- Records for the task:
+++

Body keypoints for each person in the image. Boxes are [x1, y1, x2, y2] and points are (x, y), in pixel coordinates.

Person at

+++

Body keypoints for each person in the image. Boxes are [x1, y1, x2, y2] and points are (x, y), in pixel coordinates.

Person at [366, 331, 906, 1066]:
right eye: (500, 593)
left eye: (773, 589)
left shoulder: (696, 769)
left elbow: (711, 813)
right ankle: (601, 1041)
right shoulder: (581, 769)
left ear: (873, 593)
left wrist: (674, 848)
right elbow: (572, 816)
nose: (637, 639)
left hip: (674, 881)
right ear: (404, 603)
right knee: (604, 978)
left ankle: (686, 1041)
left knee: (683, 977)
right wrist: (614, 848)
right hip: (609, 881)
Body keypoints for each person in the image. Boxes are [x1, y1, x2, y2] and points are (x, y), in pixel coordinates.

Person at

+++

- Exercise instructions:
Read the entries above, then pull out the lines that include "right".

- Task result:
right eye: (500, 593)
right ankle: (601, 1041)
right shoulder: (581, 769)
right elbow: (572, 816)
right ear: (404, 603)
right knee: (604, 978)
right wrist: (614, 848)
right hip: (609, 881)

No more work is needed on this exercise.